Question

A plate of mass $m$, length $b$ and breadth $a$ is initially lying on a horizontal floor with length parallel to the floor and breadth perpendicular to the floor. Find the work done to erect it on it’s breadth.

• A. $mg(b-a)$
• B. $\frac{mg(b-a)}{2}$
• C. $\frac{mga}{2}$
• D. $\frac{mgb}{2}$

Answer 1

The correct option is B $\frac{mg(b-a)}{2}$

Let $h_1$ and $h_2$ be the position of centre of mass of the plate for two different positions as shown below.
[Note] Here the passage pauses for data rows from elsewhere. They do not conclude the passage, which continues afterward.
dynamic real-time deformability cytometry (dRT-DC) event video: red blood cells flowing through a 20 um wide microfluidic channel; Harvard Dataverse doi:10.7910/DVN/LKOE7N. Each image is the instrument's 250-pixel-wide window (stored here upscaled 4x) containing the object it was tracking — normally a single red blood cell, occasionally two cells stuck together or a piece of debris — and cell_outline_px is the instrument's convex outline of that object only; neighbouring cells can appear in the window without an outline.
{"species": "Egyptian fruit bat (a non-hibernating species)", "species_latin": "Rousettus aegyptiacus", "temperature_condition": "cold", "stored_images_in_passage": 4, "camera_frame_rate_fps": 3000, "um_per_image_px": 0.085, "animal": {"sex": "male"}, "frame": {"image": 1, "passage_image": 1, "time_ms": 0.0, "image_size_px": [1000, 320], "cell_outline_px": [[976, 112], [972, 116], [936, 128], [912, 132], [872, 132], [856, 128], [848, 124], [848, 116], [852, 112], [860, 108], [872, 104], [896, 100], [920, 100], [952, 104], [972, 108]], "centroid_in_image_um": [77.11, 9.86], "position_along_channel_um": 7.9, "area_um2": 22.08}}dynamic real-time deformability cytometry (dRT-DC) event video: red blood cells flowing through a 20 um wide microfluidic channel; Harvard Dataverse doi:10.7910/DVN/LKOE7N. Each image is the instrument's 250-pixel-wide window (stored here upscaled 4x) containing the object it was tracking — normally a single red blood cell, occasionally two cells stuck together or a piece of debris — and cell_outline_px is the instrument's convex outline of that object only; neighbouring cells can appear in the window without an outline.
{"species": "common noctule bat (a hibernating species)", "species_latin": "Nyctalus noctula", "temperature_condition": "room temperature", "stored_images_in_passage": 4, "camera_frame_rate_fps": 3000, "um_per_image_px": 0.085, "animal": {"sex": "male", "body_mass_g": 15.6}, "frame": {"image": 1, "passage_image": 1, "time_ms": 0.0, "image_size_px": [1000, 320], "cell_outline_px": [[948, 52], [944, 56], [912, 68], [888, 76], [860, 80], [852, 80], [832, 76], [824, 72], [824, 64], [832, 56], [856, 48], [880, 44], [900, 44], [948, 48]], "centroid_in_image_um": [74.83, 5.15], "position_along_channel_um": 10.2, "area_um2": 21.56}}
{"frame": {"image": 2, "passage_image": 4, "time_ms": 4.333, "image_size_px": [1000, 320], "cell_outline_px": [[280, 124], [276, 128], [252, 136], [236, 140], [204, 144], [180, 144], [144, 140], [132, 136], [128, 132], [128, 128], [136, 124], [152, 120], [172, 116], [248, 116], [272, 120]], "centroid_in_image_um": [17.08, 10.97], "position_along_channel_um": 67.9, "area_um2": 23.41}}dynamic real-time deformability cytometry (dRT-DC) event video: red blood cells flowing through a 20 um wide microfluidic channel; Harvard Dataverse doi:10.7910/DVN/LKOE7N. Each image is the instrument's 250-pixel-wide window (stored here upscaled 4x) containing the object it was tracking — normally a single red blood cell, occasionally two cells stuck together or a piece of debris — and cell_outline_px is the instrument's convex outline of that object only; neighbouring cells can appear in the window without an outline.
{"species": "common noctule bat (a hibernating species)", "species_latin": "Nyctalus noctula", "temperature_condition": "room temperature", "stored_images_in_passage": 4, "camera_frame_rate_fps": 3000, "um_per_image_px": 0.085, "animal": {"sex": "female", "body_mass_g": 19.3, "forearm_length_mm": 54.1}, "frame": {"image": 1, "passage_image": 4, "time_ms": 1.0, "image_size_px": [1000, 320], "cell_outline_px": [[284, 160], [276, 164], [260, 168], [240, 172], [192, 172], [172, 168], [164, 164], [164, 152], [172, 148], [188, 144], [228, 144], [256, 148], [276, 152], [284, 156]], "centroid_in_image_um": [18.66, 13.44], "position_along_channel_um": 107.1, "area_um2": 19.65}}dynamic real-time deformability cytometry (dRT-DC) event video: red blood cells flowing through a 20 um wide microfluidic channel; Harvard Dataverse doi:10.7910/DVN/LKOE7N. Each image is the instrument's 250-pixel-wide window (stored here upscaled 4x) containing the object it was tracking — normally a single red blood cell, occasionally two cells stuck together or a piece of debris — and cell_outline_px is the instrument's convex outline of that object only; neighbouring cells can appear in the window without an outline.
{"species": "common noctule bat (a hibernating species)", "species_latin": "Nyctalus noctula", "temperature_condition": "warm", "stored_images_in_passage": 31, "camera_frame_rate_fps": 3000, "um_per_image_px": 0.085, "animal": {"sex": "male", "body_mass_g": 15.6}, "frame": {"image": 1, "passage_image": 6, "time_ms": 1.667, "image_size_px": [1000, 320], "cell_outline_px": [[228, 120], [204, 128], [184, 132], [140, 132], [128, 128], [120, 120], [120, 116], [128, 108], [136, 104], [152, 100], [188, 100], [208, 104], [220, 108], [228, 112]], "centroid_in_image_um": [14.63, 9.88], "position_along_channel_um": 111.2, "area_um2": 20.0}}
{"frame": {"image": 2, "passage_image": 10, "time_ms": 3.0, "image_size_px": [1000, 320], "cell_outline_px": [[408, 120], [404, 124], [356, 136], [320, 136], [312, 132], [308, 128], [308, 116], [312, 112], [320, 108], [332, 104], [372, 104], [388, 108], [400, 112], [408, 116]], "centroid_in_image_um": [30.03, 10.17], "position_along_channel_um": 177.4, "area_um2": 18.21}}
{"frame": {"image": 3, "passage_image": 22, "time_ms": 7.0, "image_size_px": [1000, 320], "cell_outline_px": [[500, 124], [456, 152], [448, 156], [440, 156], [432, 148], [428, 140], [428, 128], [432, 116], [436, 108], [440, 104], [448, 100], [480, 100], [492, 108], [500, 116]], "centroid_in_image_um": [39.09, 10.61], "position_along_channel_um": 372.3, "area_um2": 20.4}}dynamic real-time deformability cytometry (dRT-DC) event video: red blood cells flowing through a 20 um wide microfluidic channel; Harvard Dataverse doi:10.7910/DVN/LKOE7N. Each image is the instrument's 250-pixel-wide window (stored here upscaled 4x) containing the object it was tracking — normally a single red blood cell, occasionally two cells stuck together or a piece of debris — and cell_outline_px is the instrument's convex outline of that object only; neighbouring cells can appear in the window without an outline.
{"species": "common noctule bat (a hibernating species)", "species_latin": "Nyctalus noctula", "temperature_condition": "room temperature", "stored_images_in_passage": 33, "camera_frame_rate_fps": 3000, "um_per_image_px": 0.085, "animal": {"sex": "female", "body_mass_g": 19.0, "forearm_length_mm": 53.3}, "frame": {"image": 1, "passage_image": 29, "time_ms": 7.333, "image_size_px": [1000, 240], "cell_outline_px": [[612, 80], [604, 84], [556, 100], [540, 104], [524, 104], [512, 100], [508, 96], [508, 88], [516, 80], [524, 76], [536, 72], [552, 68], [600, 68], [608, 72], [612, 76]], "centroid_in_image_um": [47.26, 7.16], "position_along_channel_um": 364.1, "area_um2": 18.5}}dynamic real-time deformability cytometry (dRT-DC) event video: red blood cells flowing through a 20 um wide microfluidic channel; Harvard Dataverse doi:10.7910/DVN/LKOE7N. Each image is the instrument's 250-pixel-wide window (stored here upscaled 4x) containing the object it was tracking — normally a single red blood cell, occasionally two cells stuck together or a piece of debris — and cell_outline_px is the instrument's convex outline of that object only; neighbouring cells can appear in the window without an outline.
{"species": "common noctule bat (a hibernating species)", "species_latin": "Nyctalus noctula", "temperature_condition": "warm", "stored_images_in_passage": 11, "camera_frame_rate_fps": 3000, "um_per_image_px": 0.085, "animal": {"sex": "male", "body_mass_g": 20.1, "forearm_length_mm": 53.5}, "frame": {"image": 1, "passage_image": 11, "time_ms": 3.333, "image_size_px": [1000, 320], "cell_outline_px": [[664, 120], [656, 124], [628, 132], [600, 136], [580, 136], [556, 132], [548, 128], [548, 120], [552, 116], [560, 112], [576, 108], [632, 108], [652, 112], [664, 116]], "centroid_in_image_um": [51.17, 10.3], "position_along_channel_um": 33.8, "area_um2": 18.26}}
Gravitational potential energy of the plate for position $\text{I}$ and position $\text{II}$ are given by

$U_1=mg{h}_1;U_2=mg{h}_2$

And we know that work done by conservative force is given by

$W_{con}=-\Delta U=-(U_2–U_1)$

$W_{con}=mg{h}_1–mg{h}_2$

where $h_2$ = $\frac{b}{2}$ and $h_1=\frac{a}{2}$

$W_{con}=mg(\frac{a}{2}-\frac{b}{2})=\frac{mg(a-b)}{2}$

From position $\text{I}$ to position $\text{II}$, kinetic energy of plate remains unchanged and equal to zero. So, workdone by external agent will be

$W_e=-W_{con}=\frac{mg(b-a)}{2}$

Hence, option $\left(b\right)$ is the right answer.

Why this question ? Key concept: Work done by conservative force = negative of change in potential energy.